National Drug Council President Fidias Aristy
National Drug Council President Fidias Aristy
The head of the Dominican Republic's anti-drug coordinating agency has criticized his country's extradition treaty with the United States for allowing drug traffickers to keep their assets, echoing criticisms elsewhere in Latin America over the perceived leniency extradited criminals receive.
During a May 17 interview with television program D'AGENDA (see video below), Fidias Aristy, President of the Dominican Republic's National Drug Council (CND), said extradition to the United States has become a reward bordering on impunity for drug traffickers.
Aristy stated that after serving short US prison sentences, drug traffickers are able to return to the Dominican Republic to enjoy the immense fortunes they accumulated through their illicit activities. According to Aristy, this is because the current extradition treaty with the United States keeps Dominican authorities from legally pursuing extradited criminals' properties and other assets, effectively legalizing them and allowing drug traffickers to "flaunt" and "enjoy" their wealth once they are released from prison.

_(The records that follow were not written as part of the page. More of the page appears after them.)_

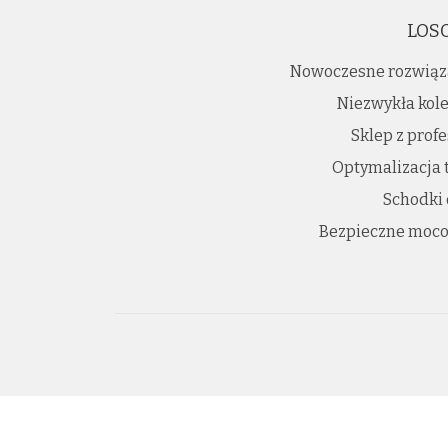
LOS
Nowoczesne rozwiąz
Niezwykła kole
Sklep z prof
Optymalizacja 
Schodki
Bezpieczne moco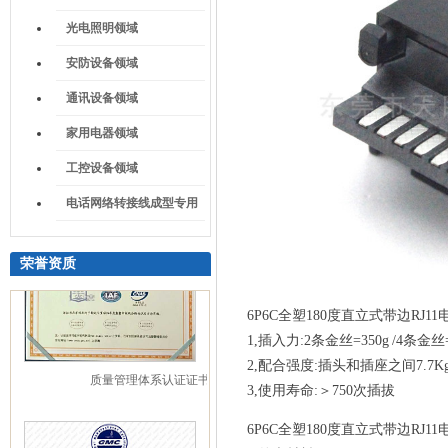
光电照明领域
安防设备领域
通讯设备领域
家用电器领域
工控设备领域
电话网络转接线成型专用
荣誉资质
6P6C全塑180度直立式带边RJ1
1,插入力:2条金丝=350g /4条金丝=5
质量管理体系认证证书
2,配合强度:插头和插座之间7.7K
3,使用寿命:＞750次插拔
6P6C全塑180度直立式带边RJ1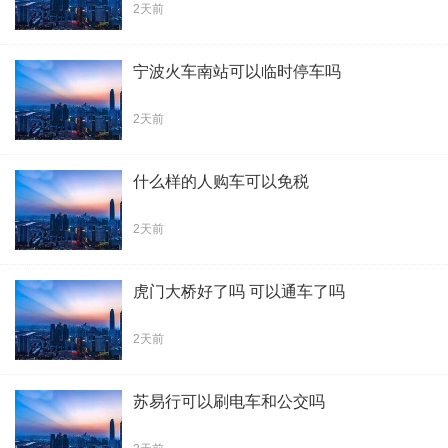
2天前
宁波火车南站可以临时停车吗
2天前
什么样的人购车可以免税
2天前
虎门大桥好了吗 可以通车了吗
2天前
苏易行可以刷电车和公交吗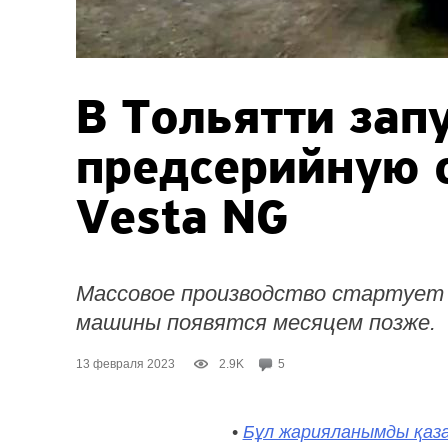
В Тольятти зап
предсерийную 
Vesta NG
Массовое производство стартует 
машины появятся месяцем позже.
13 февраля 2023
2.9K
5
•
Бұл жарияланымды қаза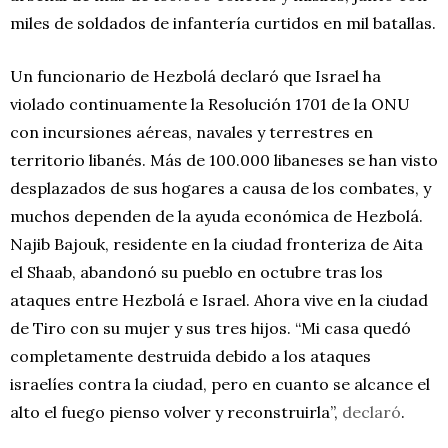
miles de soldados de infantería curtidos en mil batallas.
Un funcionario de Hezbolá declaró que Israel ha
violado continuamente la Resolución 1701 de la ONU
con incursiones aéreas, navales y terrestres en
territorio libanés. Más de 100.000 libaneses se han visto
desplazados de sus hogares a causa de los combates, y
muchos dependen de la ayuda económica de Hezbolá.
Najib Bajouk, residente en la ciudad fronteriza de Aita
el Shaab, abandonó su pueblo en octubre tras los
ataques entre Hezbolá e Israel. Ahora vive en la ciudad
de Tiro con su mujer y sus tres hijos. “Mi casa quedó
completamente destruida debido a los ataques
israelíes contra la ciudad, pero en cuanto se alcance el
alto el fuego pienso volver y reconstruirla”,
declaró
.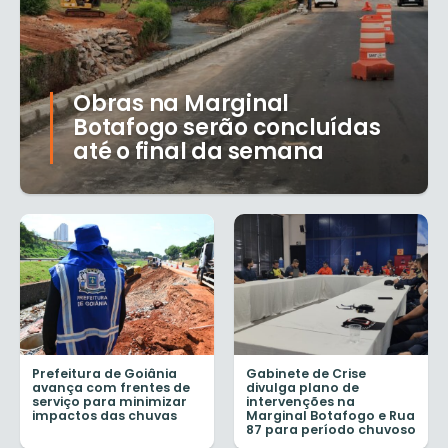
Obras na Marginal
Botafogo serão concluídas
até o final da semana
Prefeitura de Goiânia
Gabinete de Crise
avança com frentes de
divulga plano de
serviço para minimizar
intervenções na
impactos das chuvas
Marginal Botafogo e Rua
87 para período chuvoso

As an example, Aristy cited the recent case of Yubel Enrique Mendez, alias "Oreganito," a convicted drug trafficker who spent only four-and-a-half years in a US prison before returning to the Dominican Republic, where his large fortune remained intact.
Although the United States and the Dominican Republic signed a new extradition treaty in January 2015, Aristy said the changes were superficial and failed to enable Dominican authorities to seize the assets of extradited drug traffickers.
During the interview, Aristy stated that in Colombia criminals used to say, "It's better to die than be extradited to a US prison," but now, Aristy feels, "it can be said that in the Dominican Republic and [Colombia] it is better to be extradited to the United States than anything else."

InSight Crime Analysis

The extradition of drug traffickers to the United States has long been acontentious issue in Latin America.
In the past, critics in Colombia have complained that criminals receive lenient sentences in the United States in exchange for cooperating with authorities, rather than answering for their crimes at home. Indeed, as Aristy mentions in the interview, Colombian criminals -- once fearful of extradition to the United States -- have come to see extradition as an opportunity to obtain a reduced sentence.
Nonetheless, for many Latin American governments the extradition of powerful criminals often serves as the best option given the weaknesses of some local judicial systems. The Dominican Republic is no exception to this, with a judicial system that has seen allegations of widespread corruption, and cases of security forces involved in drug trafficking.
Ultimately, while Aristy's complaints that extradited drug traffickers are getting off easy may be legitimate, there is little to suggest Dominican criminals would avoid impunity and receive stricter punishment in their home country's courts.